- Exercise data -
╔══
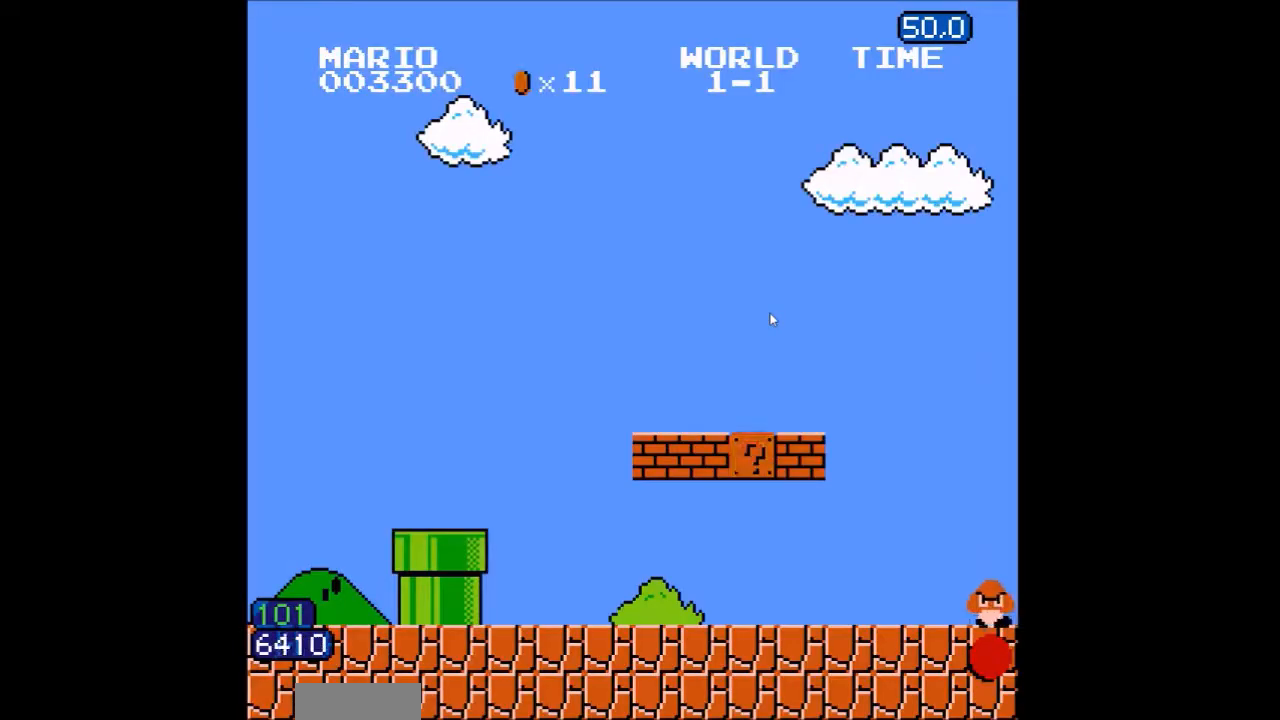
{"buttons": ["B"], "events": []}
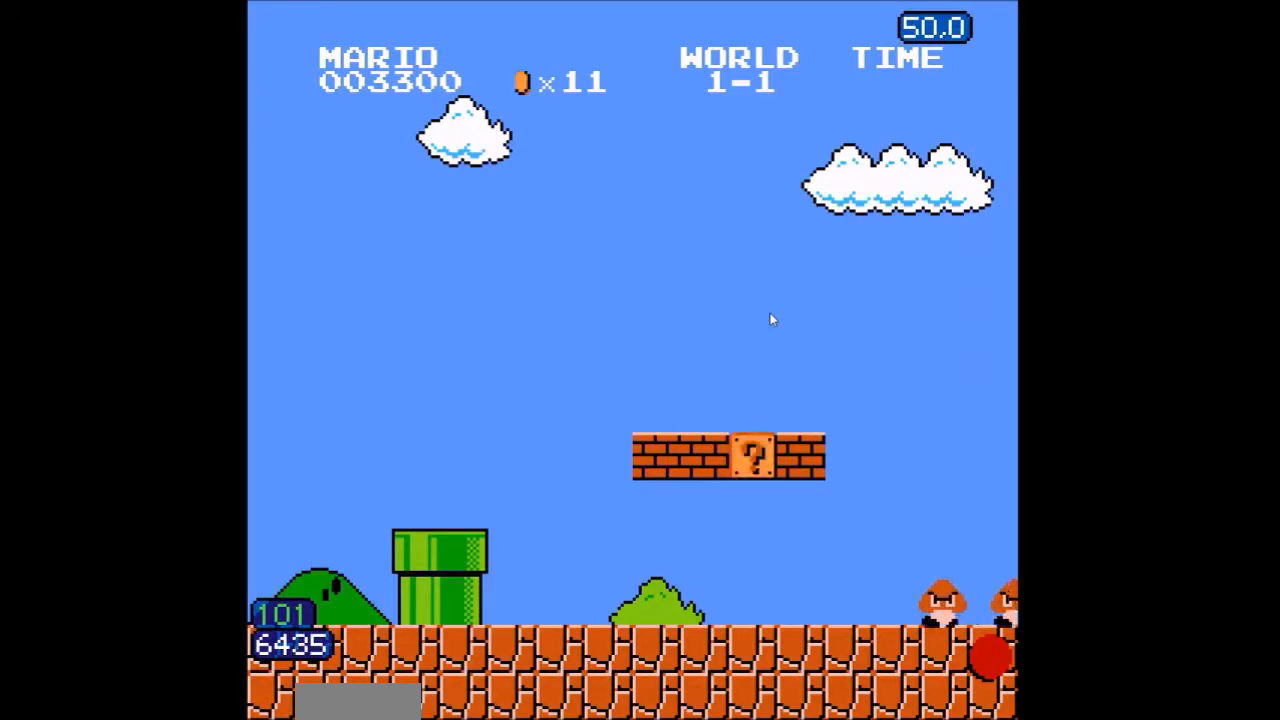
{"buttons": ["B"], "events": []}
╚══
╔══
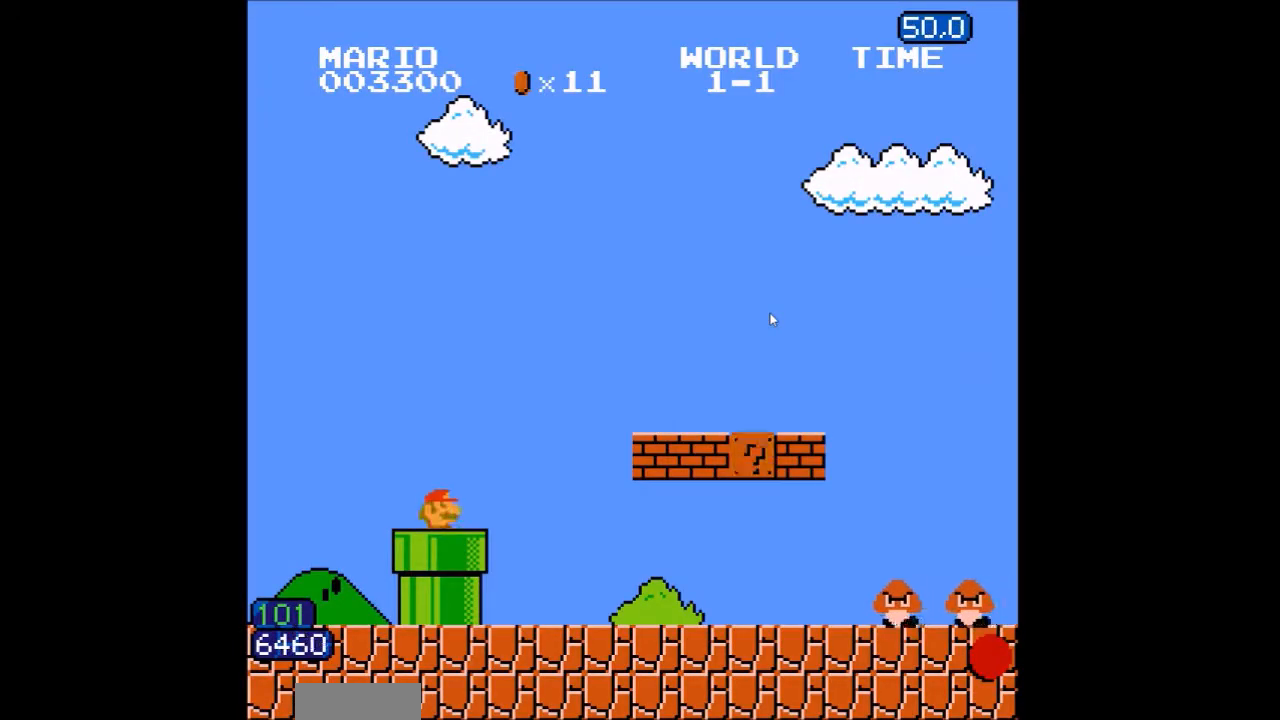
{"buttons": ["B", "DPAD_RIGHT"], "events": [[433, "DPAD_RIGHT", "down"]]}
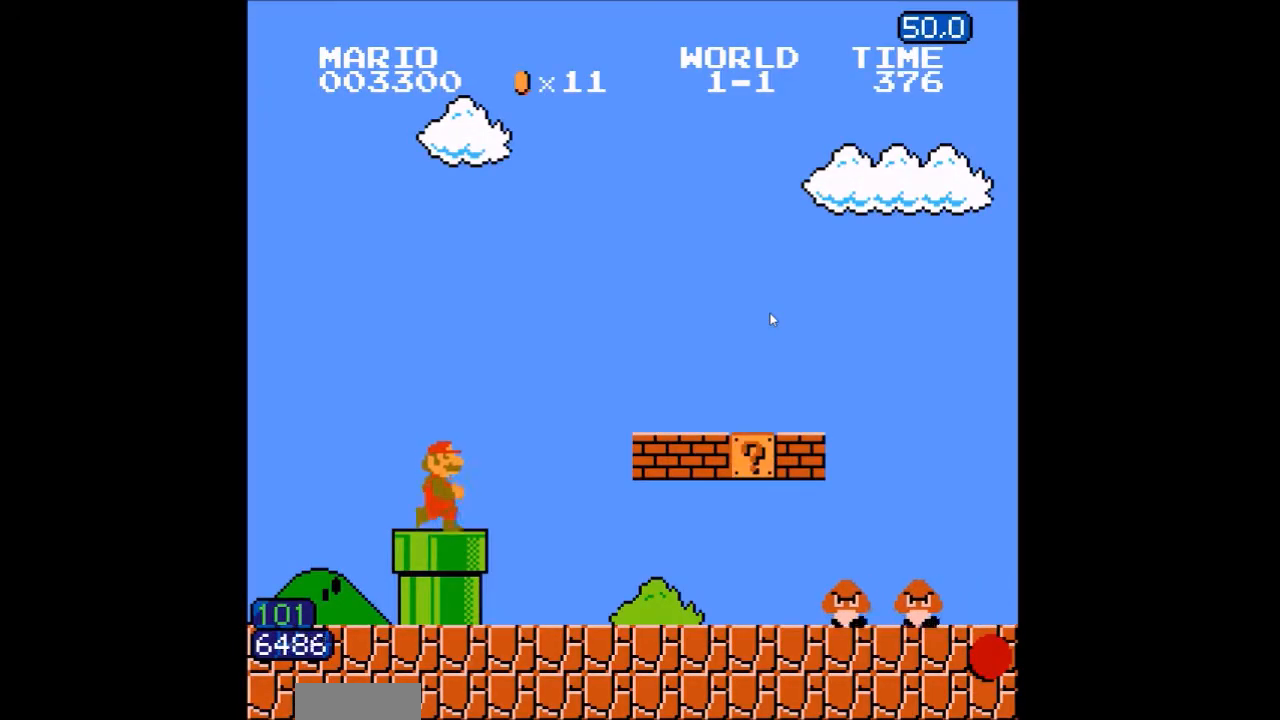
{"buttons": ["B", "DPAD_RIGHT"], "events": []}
╚══
╔══
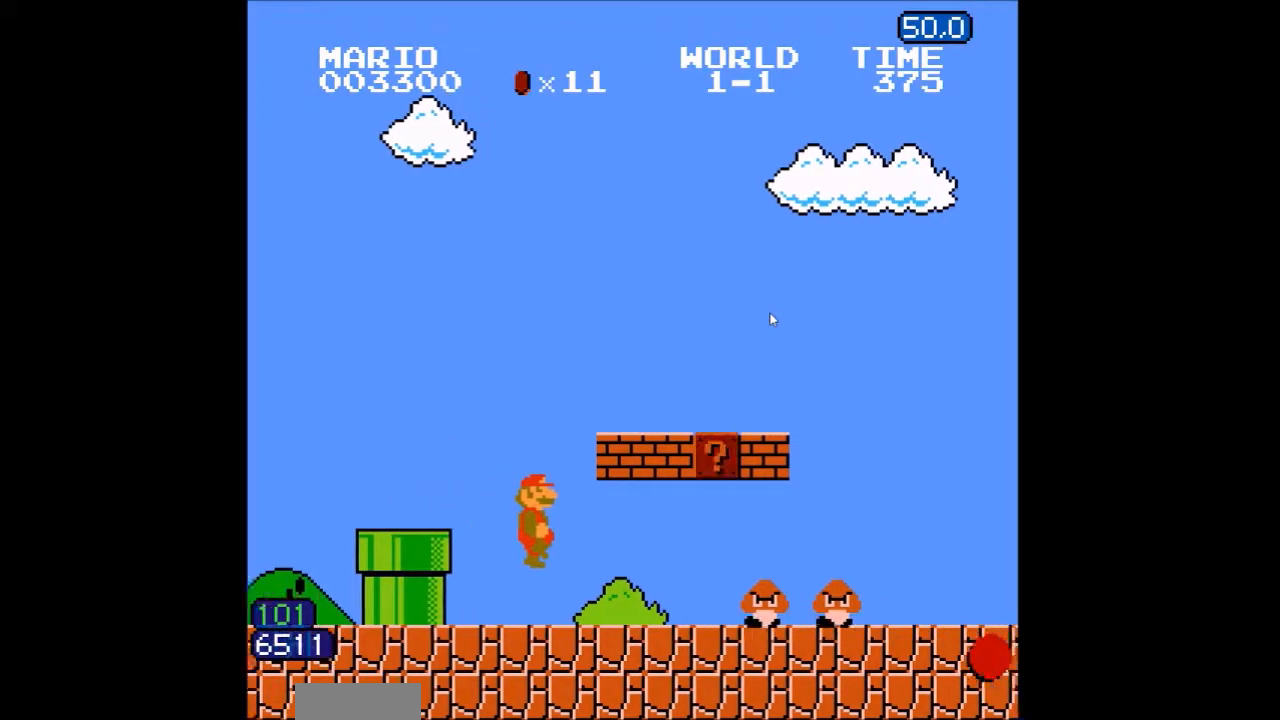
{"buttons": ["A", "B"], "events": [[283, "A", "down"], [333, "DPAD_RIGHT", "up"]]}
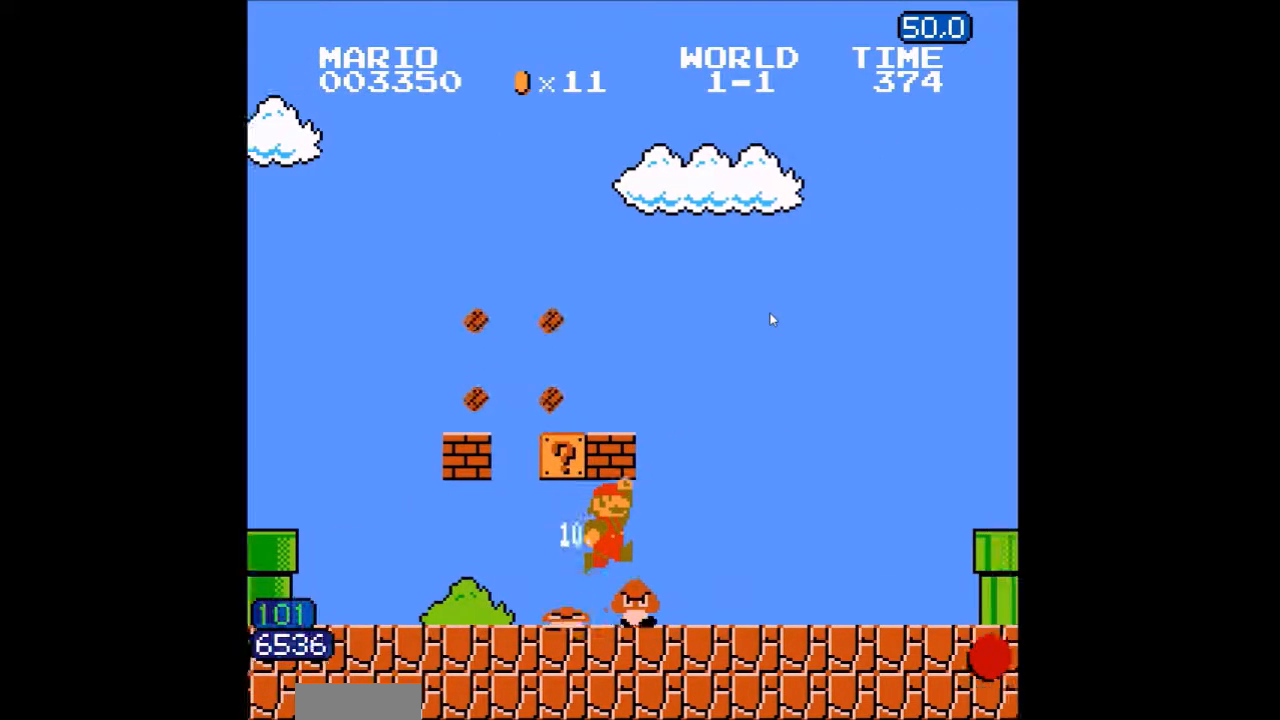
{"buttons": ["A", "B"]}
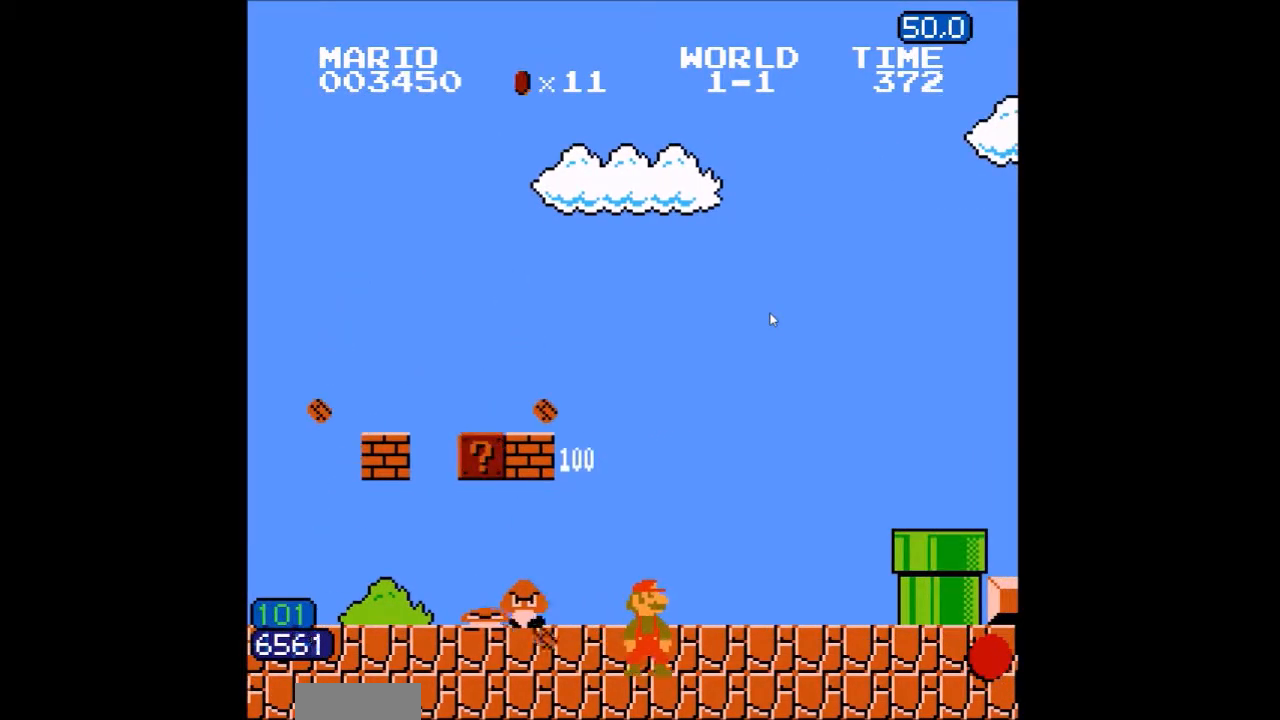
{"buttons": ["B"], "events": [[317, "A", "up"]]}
╚══
- Brief -
Every line that holds the word "down" should be copied from the listing.

- Answer to this task -
{"buttons": ["B", "DPAD_RIGHT"], "events": [[433, "DPAD_RIGHT", "down"]]}
{"buttons": ["A", "B"], "events": [[283, "A", "down"], [333, "DPAD_RIGHT", "up"]]}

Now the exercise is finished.